马卫东正烦著呢,也没在意,挥了挥手示意他自便。
刘学平抓起手机,快步走出了会议室。
走廊里空荡荡的。
他倚在窗边,迫不及待地翻盖,点开那条未读简讯。
屏幕幽蓝的光映在他的脸上。
简讯很短,只有寥寥数语,却像是一道闪电,劈开了刘学平脑子里的混沌。
【与其到处求爷爷告奶奶找岗位,不如由人社局牵头,成立『再就业劳务派遣中心。政府背书,统一培训。方向两个:进军省城家政市场;承包县里新建小区的物业保洁。把包袱变成產品,把下岗变成输出。】
刘学平的手猛地一抖。
他死死盯著屏幕上的那行字,呼吸瞬间急促起来。
劳务派遣?家政?物业?
这些词在这个年代的县城还很新鲜,但刘学平毕竟是干人事的,一点就透!
绝了!
这哪里是找工作?这是在创造產业啊!
要是这个方案能成,那就不止是解决两百人的问题,以后再有多少下岗工人,都能往这个池子里装!
这不光是灭火,这是在给县里造血!是天大的政绩!
刘学平猛地合上手机,眼里的颓丧一扫而空,脸上带著捡到宝的狂喜。
他深吸两口气,平復了一下激动的心情,转身推开会议室的大门,大步走了回去。
刘学平特意放轻了脚步。
他没有表现出一点找到解决办法的兴奋,反倒是一脸凝重,坐回原位后,先是端起茶杯喝了一口,又拿起笔在笔记本上无意识地画了几个圈,眉头紧锁,一副苦思冥想的模样。
这就是老机关的生存智慧。
要是出去一趟回来立马就有了锦囊妙计,那是显得你之前在藏拙,还是显得领导们刚才的討论都很蠢?
会议室里依旧是一片愁云惨澹。
“要是实在不行……”经信局局长小心翼翼地开口,“能不能让財政先拨点款,以困难补助的名义发下去,先把这个月拖过去?”

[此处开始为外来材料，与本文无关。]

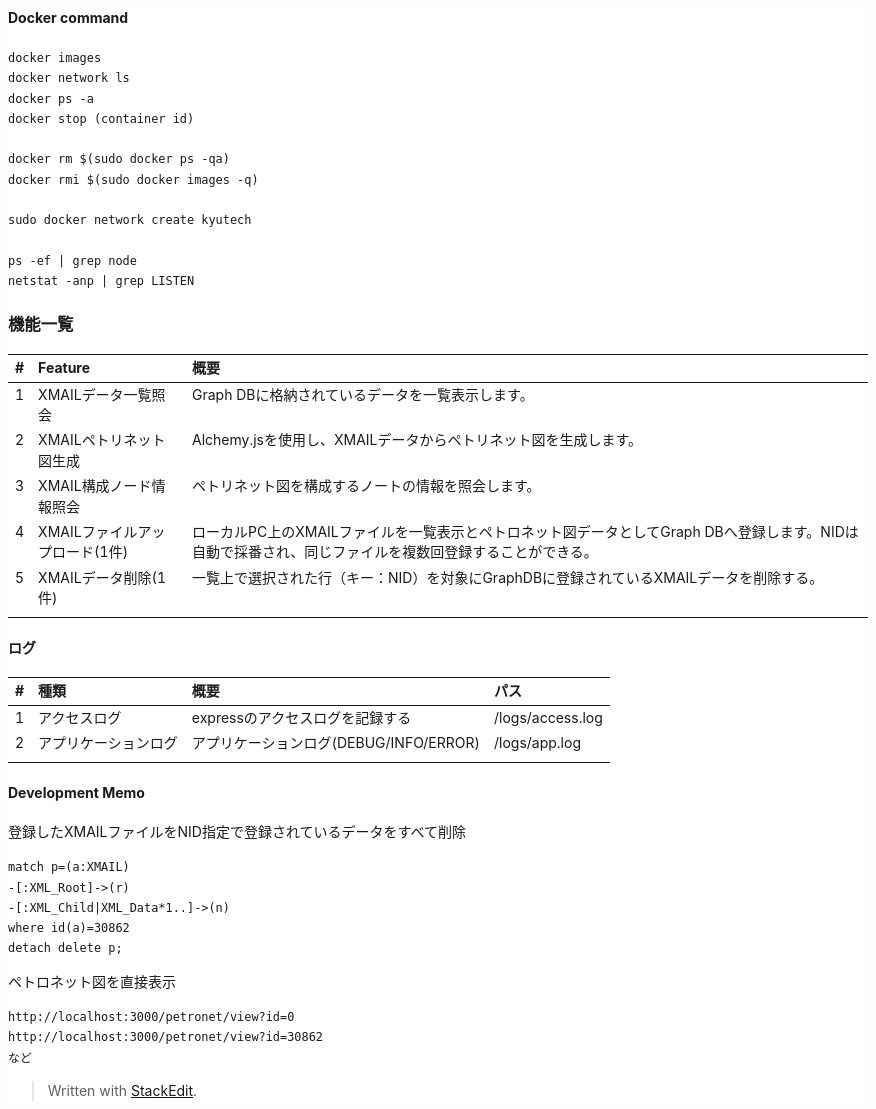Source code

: #### Docker command
	docker images
	docker network ls
	docker ps -a
	docker stop (container id)

	docker rm $(sudo docker ps -qa)
	docker rmi $(sudo docker images -q)

	sudo docker network create kyutech

	ps -ef | grep node
	netstat -anp | grep LISTEN

### 機能一覧

|#|Feature|概要|
|:-----:|:-----|:-----|
|1|XMAILデータ一覧照会|Graph DBに格納されているデータを一覧表示します。|
|2|XMAILペトリネット図生成|Alchemy.jsを使用し、XMAILデータからペトリネット図を生成します。|
|3|XMAIL構成ノード情報照会|ペトリネット図を構成するノートの情報を照会します。|
|4|XMAILファイルアップロード(1件)|ローカルPC上のXMAILファイルを一覧表示とペトロネット図データとしてGraph DBへ登録します。NIDは自動で採番され、同じファイルを複数回登録することができる。|
|5|XMAILデータ削除(1件)|一覧上で選択された行（キー：NID）を対象にGraphDBに登録されているXMAILデータを削除する。|
||||

#### ログ

|#|種類|概要|パス|
|:-----:|:-----|:-----|:-----|
|1|アクセスログ|expressのアクセスログを記録する|/logs/access.log|
|2|アプリケーションログ|アプリケーションログ(DEBUG/INFO/ERROR)|/logs/app.log|
||||

#### Development Memo
登録したXMAILファイルをNID指定で登録されているデータをすべて削除

	match p=(a:XMAIL)
	-[:XML_Root]->(r)
	-[:XML_Child|XML_Data*1..]->(n)
	where id(a)=30862
	detach delete p;

ペトロネット図を直接表示

	http://localhost:3000/petronet/view?id=0
	http://localhost:3000/petronet/view?id=30862
	など

> Written with [StackEdit](https://stackedit.io/).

“胡闹!”马卫东把菸头狠狠按灭,“这是饮鴆止渴!下个月怎么办?明年怎么办?財政是兜底的最后手段,不能拿来填无底洞!”
他又骂了几句,见眾人一个个低著头装鵪鶉,不由得长嘆一声,靠在椅背上揉著眉心。
“看来,今天也就这样了……”
就在马卫东准备宣布散会,大家都觉得又要无功而返的时候。
“那个……马县长。”
刘学平放下了手里的笔,身子微微前倾,语气迟疑。
“刚才我去方便的时候,脑子里突然蹦出个不太成熟的想法。也不知道行不行,就是提供个思路,您给把把关?”
马卫东抬起眼皮,有些疲惫地摆摆手。
“说。都这时候了,有什么说什么。”
刘学平清了清嗓子,眼神扫过在座的同僚,语速缓慢,条理清晰。
“咱们现在的困境是,县里的工业岗位已经饱和了,硬塞是塞不进去了。那咱们能不能……换个思路?”
他一边回忆著简讯的內容,一边用自己的官话润色。